Summary: How does suffering affect our ability to minister? As Jesus is overcome with grief how is it that He ended up with compassion, not bitterness?
Back in 2006 my wife and I were presented with an opportunity—go to Kenya and minister to folks who have been unreached by other organizations. On one hand it was an obvious opportunity and a way to serve God by spreading the gospel. On the other hand I was scared to death. We were going to a place we had never been, meeting people we only knew over email and telephone. We would be in a different world doing things we had never done.
Turns out I should have been even more frightened than I was given what it was like and what happened afterwards—but that’s another story. My point is that we felt the Lord prompting us to go, but without all the answers we were going way outside of our comfort zone and into harm’s way.
Now, not everyone is going to be called to the bush in Africa, but as a disciple of Jesus you are called to something—as a part of becoming like the character of Jesus and being used in His grand plan to bring salvation to the world. And in the training program we have been enrolled in, there are often moments when we are stretched to the point of breaking and we wonder “what have gotten myself into?”

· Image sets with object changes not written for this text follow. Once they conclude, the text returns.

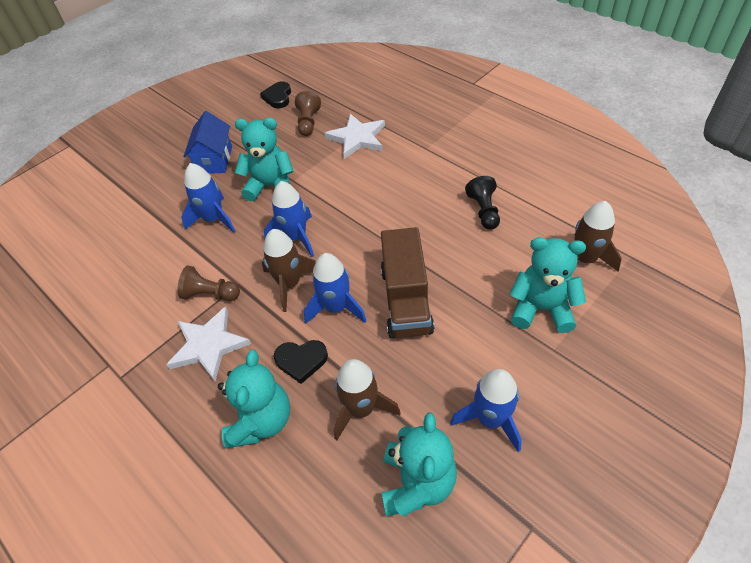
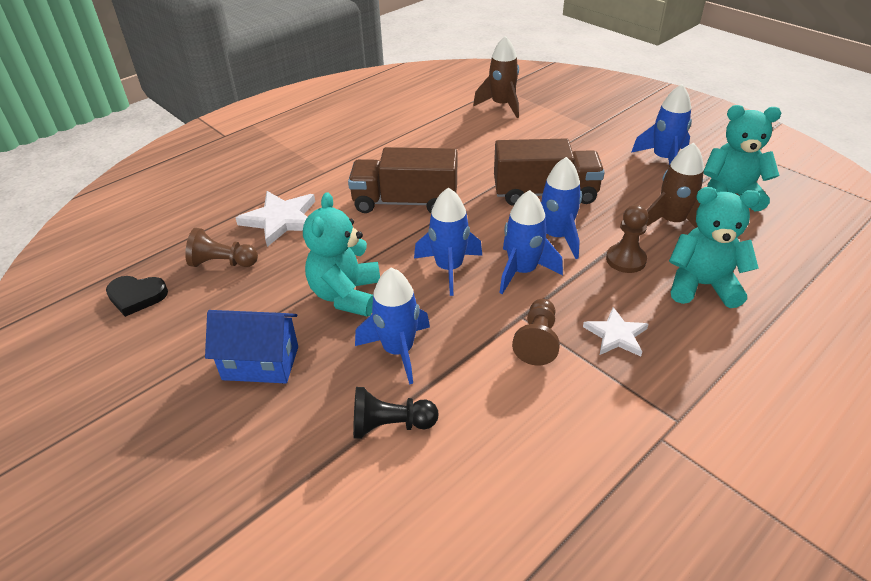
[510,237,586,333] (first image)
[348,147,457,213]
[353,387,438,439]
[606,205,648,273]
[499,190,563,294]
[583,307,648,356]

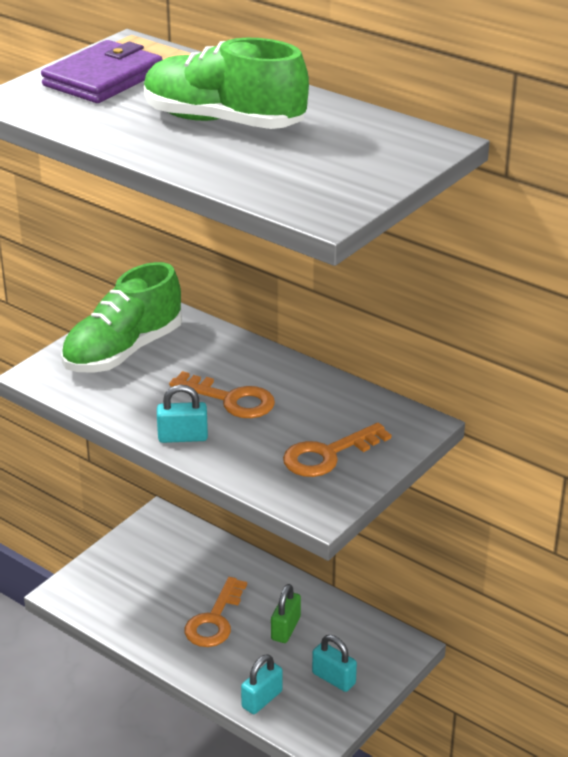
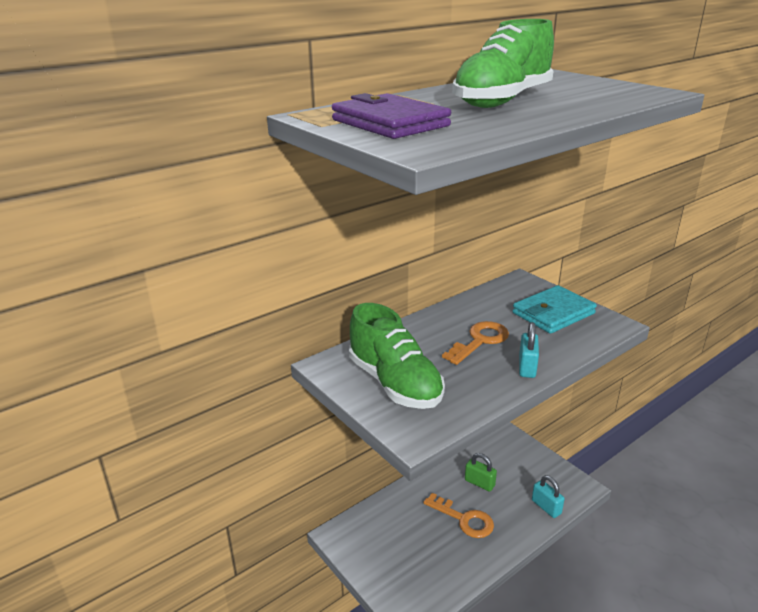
[312,635,357,692] (first image)
[513,285,597,334]

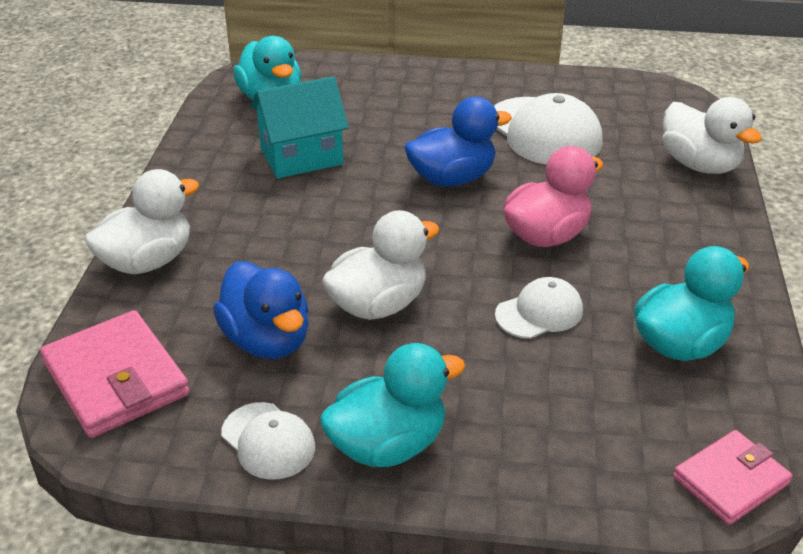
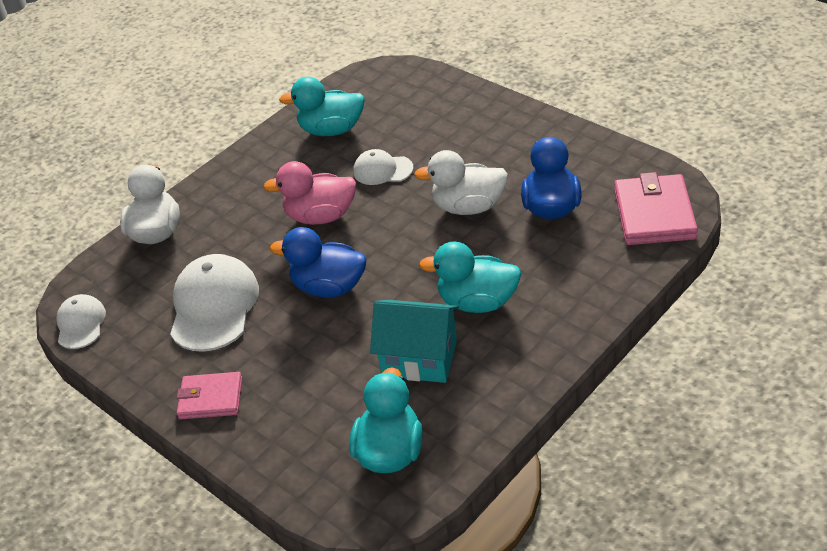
[85,169,199,274] (first image)
[56,294,106,349]
[419,241,521,313]
[176,372,242,419]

The disciples of Jesus were no different. And today as we look at Chapter 14 we see two of those situations, where Jesus purposefully puts his men into situations where they are helpless—but follows through with a show of His incredible power. It is humbling and encouraging at the same time. In this chapter we see them overcome, overwhelmed, then in over their heads!
We begin, with a point of personal tragedy for Jesus Himself.
1 – 12
We’ve seen the attitude of rejection towards Jesus from the religious leaders (they thought he was a rebel), Jesus’ family (they thought he was crazy), and the attitude of the people Jesus grew up with (they thought he was just an ordinary kid—nothing special). Jesus even had to speak in parables because of the general unbelief of the people. Now we see the rejection He faced by the government of Israel.
The man described here is Herod Antipas, son of Herod the Great (who had the babies of Bethlehem killed). He was one of four rulers over Palestine (tetrarch). The Herodian family was its own TV reality show, novella and soap opera of lies, deceit, murder, incest, cruelty, and immorality.
At the time of His rejection in Nazareth, Herod thought that Jesus was John reincarnated, so he gives us a flash back to the events that surrounded John’s death. Like Joseph’s brothers, Herod can’t seem to escape reminders of his sin.
Why had John been arrested—because he had condemned Herod for marrying Herodias, his great niece. She had been married for Philip, another half uncle. She divorced him to marry Herod, thus committing adultery and incest at the same time—two, two, two sins in one!
It was really Herodias who wanted John dead. Herod was afraid of John, Herodias was not. Birthday parties were a Greek custom, not Jewish. Mark tells us that a lot of civil leaders were present. Josephus tells us that the daughter’s name was Salome, the product of the marriage between Herodias and Philip. The dance was likely very sensual and was performed before a bunch of drunk men. Herod was perhaps expecting a demand for jewels or something—not the head of John the Baptist. But like checkmate in a game of chess, Herodias had coached Salome, a girl in her mid teens, what to ask for. Delivering the head of an executed prisoner was not unusual—but was for Jews. However, John was not given a trial, so was executed in a manner that was illegal under the Law.